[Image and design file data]
%%

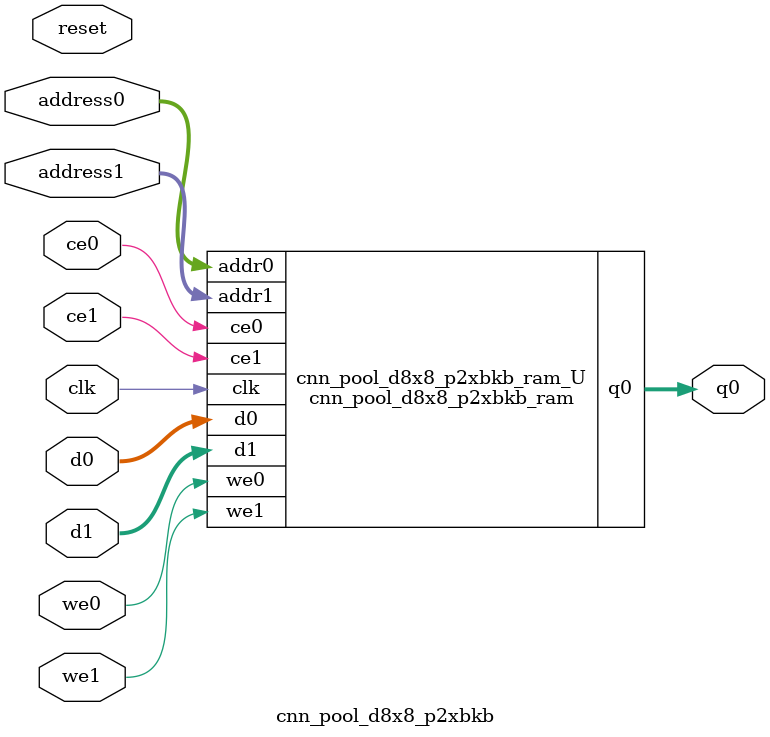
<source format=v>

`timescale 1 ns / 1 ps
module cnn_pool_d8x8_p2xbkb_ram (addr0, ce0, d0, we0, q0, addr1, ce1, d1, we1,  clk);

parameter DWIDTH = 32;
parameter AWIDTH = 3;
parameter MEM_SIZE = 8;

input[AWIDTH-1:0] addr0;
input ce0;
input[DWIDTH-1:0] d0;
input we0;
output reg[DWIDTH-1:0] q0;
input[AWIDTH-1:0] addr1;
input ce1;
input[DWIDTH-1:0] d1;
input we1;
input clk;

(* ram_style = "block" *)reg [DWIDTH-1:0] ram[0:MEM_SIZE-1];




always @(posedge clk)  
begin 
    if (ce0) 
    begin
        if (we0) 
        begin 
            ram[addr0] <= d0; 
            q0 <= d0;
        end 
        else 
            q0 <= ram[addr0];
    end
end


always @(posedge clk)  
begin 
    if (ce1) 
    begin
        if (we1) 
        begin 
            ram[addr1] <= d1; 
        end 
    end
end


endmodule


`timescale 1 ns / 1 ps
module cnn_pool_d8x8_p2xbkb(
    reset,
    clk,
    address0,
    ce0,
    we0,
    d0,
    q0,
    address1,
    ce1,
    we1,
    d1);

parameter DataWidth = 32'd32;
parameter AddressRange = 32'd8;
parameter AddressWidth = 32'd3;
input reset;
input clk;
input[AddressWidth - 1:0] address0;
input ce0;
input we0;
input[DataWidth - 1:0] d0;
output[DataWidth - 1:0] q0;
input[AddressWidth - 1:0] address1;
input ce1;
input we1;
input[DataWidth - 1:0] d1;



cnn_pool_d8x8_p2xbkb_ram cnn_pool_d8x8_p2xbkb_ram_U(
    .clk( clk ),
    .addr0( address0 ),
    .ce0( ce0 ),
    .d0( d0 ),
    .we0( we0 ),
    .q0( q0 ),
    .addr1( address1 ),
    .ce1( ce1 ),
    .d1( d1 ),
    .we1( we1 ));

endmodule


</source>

%%

Directions for this task ▸ Would you please retype all the data exactly? Leave out whatever pictures it holds.

Exercise output ▸
<source format=v>

`timescale 1 ns / 1 ps
module cnn_pool_d8x8_p2xbkb_ram (addr0, ce0, d0, we0, q0, addr1, ce1, d1, we1,  clk);

parameter DWIDTH = 32;
parameter AWIDTH = 3;
parameter MEM_SIZE = 8;

input[AWIDTH-1:0] addr0;
input ce0;
input[DWIDTH-1:0] d0;
input we0;
output reg[DWIDTH-1:0] q0;
input[AWIDTH-1:0] addr1;
input ce1;
input[DWIDTH-1:0] d1;
input we1;
input clk;

(* ram_style = "block" *)reg [DWIDTH-1:0] ram[0:MEM_SIZE-1];




always @(posedge clk)  
begin 
    if (ce0) 
    begin
        if (we0) 
        begin 
            ram[addr0] <= d0; 
            q0 <= d0;
        end 
        else 
            q0 <= ram[addr0];
    end
end


always @(posedge clk)  
begin 
    if (ce1) 
    begin
        if (we1) 
        begin 
            ram[addr1] <= d1; 
        end 
    end
end


endmodule


`timescale 1 ns / 1 ps
module cnn_pool_d8x8_p2xbkb(
    reset,
    clk,
    address0,
    ce0,
    we0,
    d0,
    q0,
    address1,
    ce1,
    we1,
    d1);

parameter DataWidth = 32'd32;
parameter AddressRange = 32'd8;
parameter AddressWidth = 32'd3;
input reset;
input clk;
input[AddressWidth - 1:0] address0;
input ce0;
input we0;
input[DataWidth - 1:0] d0;
output[DataWidth - 1:0] q0;
input[AddressWidth - 1:0] address1;
input ce1;
input we1;
input[DataWidth - 1:0] d1;



cnn_pool_d8x8_p2xbkb_ram cnn_pool_d8x8_p2xbkb_ram_U(
    .clk( clk ),
    .addr0( address0 ),
    .ce0( ce0 ),
    .d0( d0 ),
    .we0( we0 ),
    .q0( q0 ),
    .addr1( address1 ),
    .ce1( ce1 ),
    .d1( d1 ),
    .we1( we1 ));

endmodule


</source>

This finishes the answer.